B. PROCEDURAL HISTORY
On November 17, 2015, Mr. Godelia2 filed a complaint in Florida state court relating to the malfunction of Ms. Godelia's LifeVest. The suit was brought against ZOLL and two unknown ZOLL representatives, later identified as Ms. Orsini and Ms. Masters.3 On March 9, 2016, ZOLL removed the case to federal court.
Mr. Godelia then amended his complaint, raising eight claims for relief: (1) strict products liability based on a manufacturing defect; (2) negligence based on a manufacturing defect; (3) fraudulent misrepresentation; (4) fraudulent omission and concealment; (5) fraudulent marketing and promotion; (6) breach of express warranty; (7) negligent misrepresentation; and (8) negligent infliction of emotional distress. Mr. Godelia said the LifeVest had a manufacturing defect that caused it to fail, and that the defect "was the direct result of ZOLL's failure to comply with relevant federal regulations in the manufacturing of the LifeVest." Mr. Godelia based these claims on violations of regulations implementing the Medical Device Amendments ("MDA") that were identified in the FDA Warning Letter, although he noted that the Warning Letter itself said its list of violations was not all-inclusive. Mr. Godelia said the violations described in the Warning Letter "also existed at the time the subject LifeVest was manufactured in May 2013." Mr.

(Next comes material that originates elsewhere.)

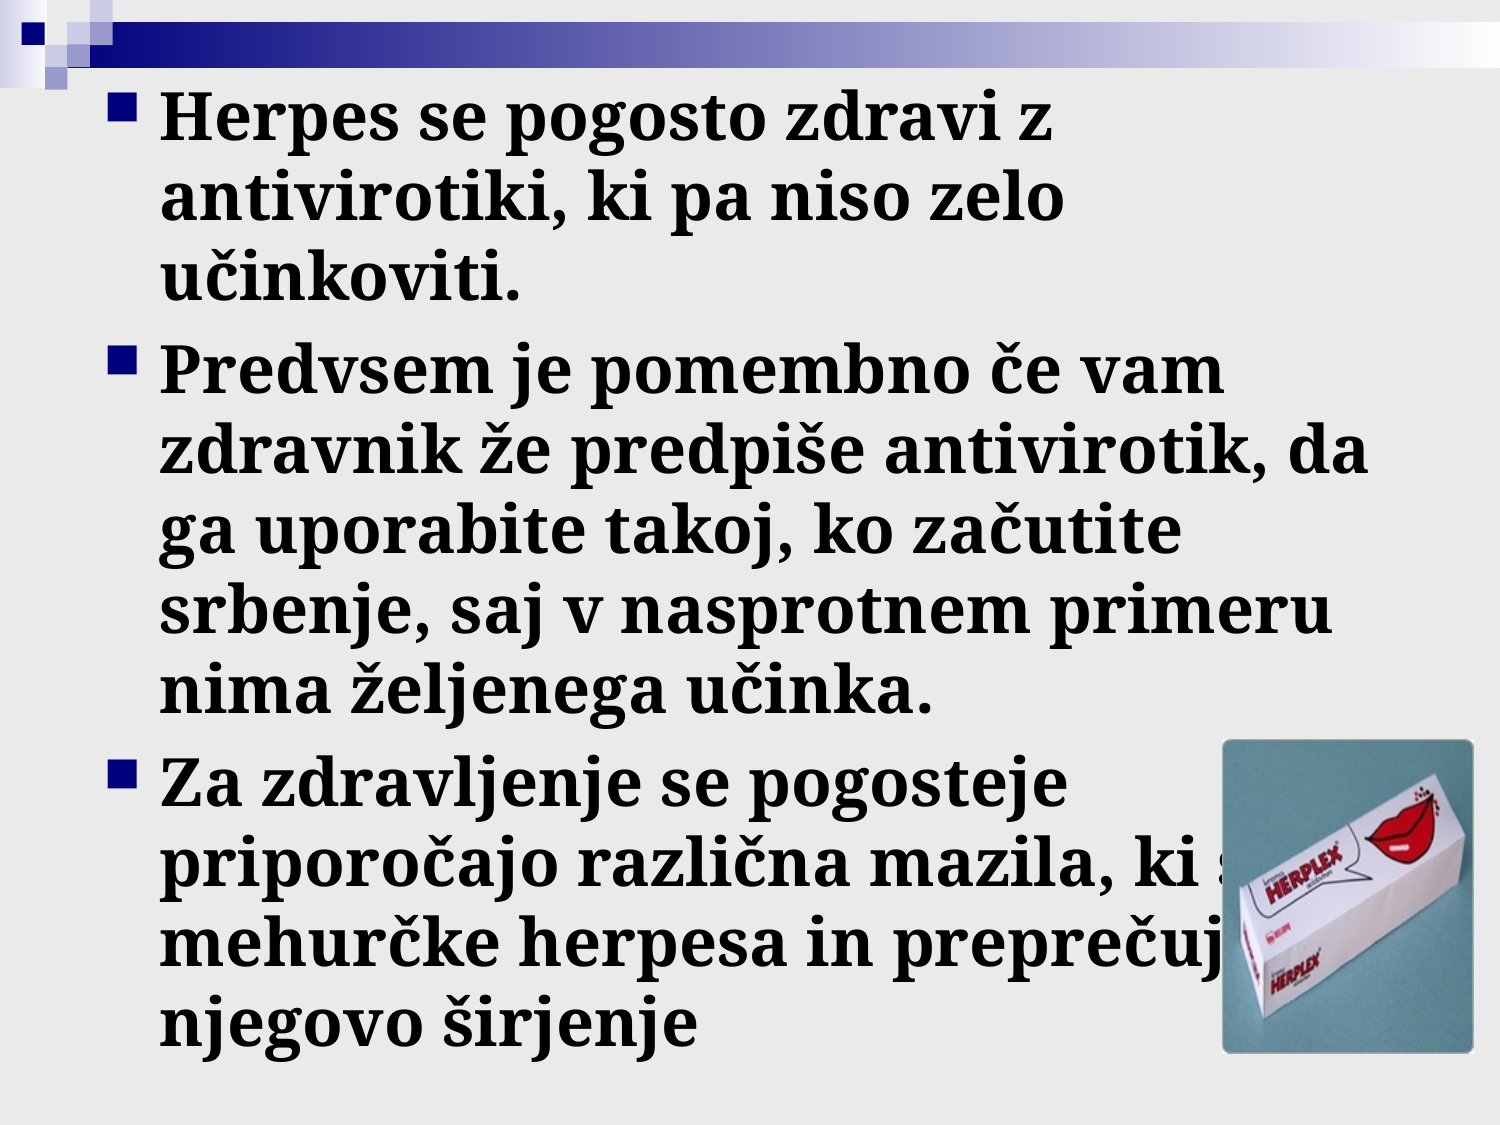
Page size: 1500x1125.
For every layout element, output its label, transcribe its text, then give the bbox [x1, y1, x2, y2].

Godelia also based a number of his claims on statements made by ZOLL and its employees, which he said overstated the effectiveness of the LifeVest.
Ten days after Mr. Godelia filed the amended complaint, ZOLL moved to dismiss it. ZOLL argued that the MDA preempted all of Mr. Godelia's claims. In response, Mr. Godelia acknowledged that the District Court would be justified in dismissing his fraudulent omission and concealment claim on preemption grounds, and he dropped that claim. But he stood by the remaining claims, saying they should survive under both Florida and federal law.